Run and confirm the challenge

When a challenge is required, send the cardholder to the issuer’s challenge screen and have them return to your return_url. Then confirm: POST /v1/threeds/authentications/{authentication_id}/confirm
curl https://{{url}}/v1/threeds/authentications/{authentication_id}/confirm \
  -H "x-api-key: $LITE_API_KEY"
The session must be in CHALLENGE_REQUIRED when you call this, otherwise you get 400 with the current status in the message. On success it returns 200; re-fetch the session to read the final AUTHENTICATED result.

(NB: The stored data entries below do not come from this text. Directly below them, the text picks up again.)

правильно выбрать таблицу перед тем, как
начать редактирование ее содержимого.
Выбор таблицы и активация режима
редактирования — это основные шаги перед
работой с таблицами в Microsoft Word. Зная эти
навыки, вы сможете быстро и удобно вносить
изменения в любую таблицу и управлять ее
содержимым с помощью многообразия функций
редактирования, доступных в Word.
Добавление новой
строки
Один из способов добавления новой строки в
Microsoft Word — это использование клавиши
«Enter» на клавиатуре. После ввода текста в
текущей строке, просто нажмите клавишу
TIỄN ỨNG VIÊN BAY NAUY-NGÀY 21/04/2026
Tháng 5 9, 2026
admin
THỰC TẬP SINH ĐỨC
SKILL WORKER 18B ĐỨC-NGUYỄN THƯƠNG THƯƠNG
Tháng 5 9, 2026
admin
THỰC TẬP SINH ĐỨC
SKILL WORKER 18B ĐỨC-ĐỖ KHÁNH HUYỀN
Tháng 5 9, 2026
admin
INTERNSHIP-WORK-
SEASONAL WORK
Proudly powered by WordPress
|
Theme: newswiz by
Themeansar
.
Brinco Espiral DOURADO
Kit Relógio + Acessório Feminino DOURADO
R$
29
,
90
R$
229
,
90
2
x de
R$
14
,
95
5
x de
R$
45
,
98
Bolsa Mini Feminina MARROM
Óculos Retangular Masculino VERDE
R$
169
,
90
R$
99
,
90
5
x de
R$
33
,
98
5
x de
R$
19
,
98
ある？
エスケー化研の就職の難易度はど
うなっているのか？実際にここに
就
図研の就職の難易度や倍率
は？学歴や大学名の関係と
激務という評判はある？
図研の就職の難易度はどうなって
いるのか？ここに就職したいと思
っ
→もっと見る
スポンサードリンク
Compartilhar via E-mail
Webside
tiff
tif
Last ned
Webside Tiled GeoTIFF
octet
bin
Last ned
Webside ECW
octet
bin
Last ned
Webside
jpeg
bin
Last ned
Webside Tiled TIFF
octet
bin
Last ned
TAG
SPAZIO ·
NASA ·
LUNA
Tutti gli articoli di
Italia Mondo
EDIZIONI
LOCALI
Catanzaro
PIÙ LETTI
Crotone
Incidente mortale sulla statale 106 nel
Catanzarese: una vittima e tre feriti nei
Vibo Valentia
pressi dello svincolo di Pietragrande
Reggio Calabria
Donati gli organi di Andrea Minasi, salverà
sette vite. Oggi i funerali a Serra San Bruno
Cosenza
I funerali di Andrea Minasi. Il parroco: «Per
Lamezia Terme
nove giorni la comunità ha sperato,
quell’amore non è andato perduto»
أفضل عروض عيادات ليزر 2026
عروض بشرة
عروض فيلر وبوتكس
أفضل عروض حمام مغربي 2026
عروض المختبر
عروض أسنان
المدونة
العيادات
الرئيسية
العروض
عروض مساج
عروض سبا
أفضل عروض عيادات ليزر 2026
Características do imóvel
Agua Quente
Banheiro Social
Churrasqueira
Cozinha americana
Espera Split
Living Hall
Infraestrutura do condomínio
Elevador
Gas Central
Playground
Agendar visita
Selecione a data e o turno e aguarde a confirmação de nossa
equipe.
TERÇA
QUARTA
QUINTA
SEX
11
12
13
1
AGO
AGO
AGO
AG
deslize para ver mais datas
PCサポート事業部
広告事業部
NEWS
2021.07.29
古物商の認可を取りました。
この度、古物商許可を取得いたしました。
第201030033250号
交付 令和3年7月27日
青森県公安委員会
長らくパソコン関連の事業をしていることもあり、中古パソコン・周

Get an authentication session

GET /v1/threeds/authentications/{authentication_id} Returns the session in the same shape as create, use it to read the final status and authentication values after a challenge.
curl https://{{url}}/v1/threeds/authentications/{authentication_id} \
  -H "x-api-key: $LITE_API_KEY"

Use the result in a payment

Pass the authenticated values into the payment’s threeds.data:
{
  "amount": 10000,
  "currency": "SAR",
  "payment_instrument": { "id": "baf6a8e2-0c89-46ef-9ca5-faa65b99bcd5" },
  "threeds": {
    "data": {
      "authentication_value": "AAABBJkZUgAAAAAAAAAAAAAAAAA=",
      "eci": "05",
      "version": "2.1.0",
      "ds_transaction_id": "dstxn_a1b2c3d4e5f6",
      "trans_status": "Y"
    }
  },
  "device": { "...": "required" }
}

Errors

CodeMeaning
400The session is not in CHALLENGE_REQUIRED (confirm only).
401Authentication failed. The API key or token is missing or invalid.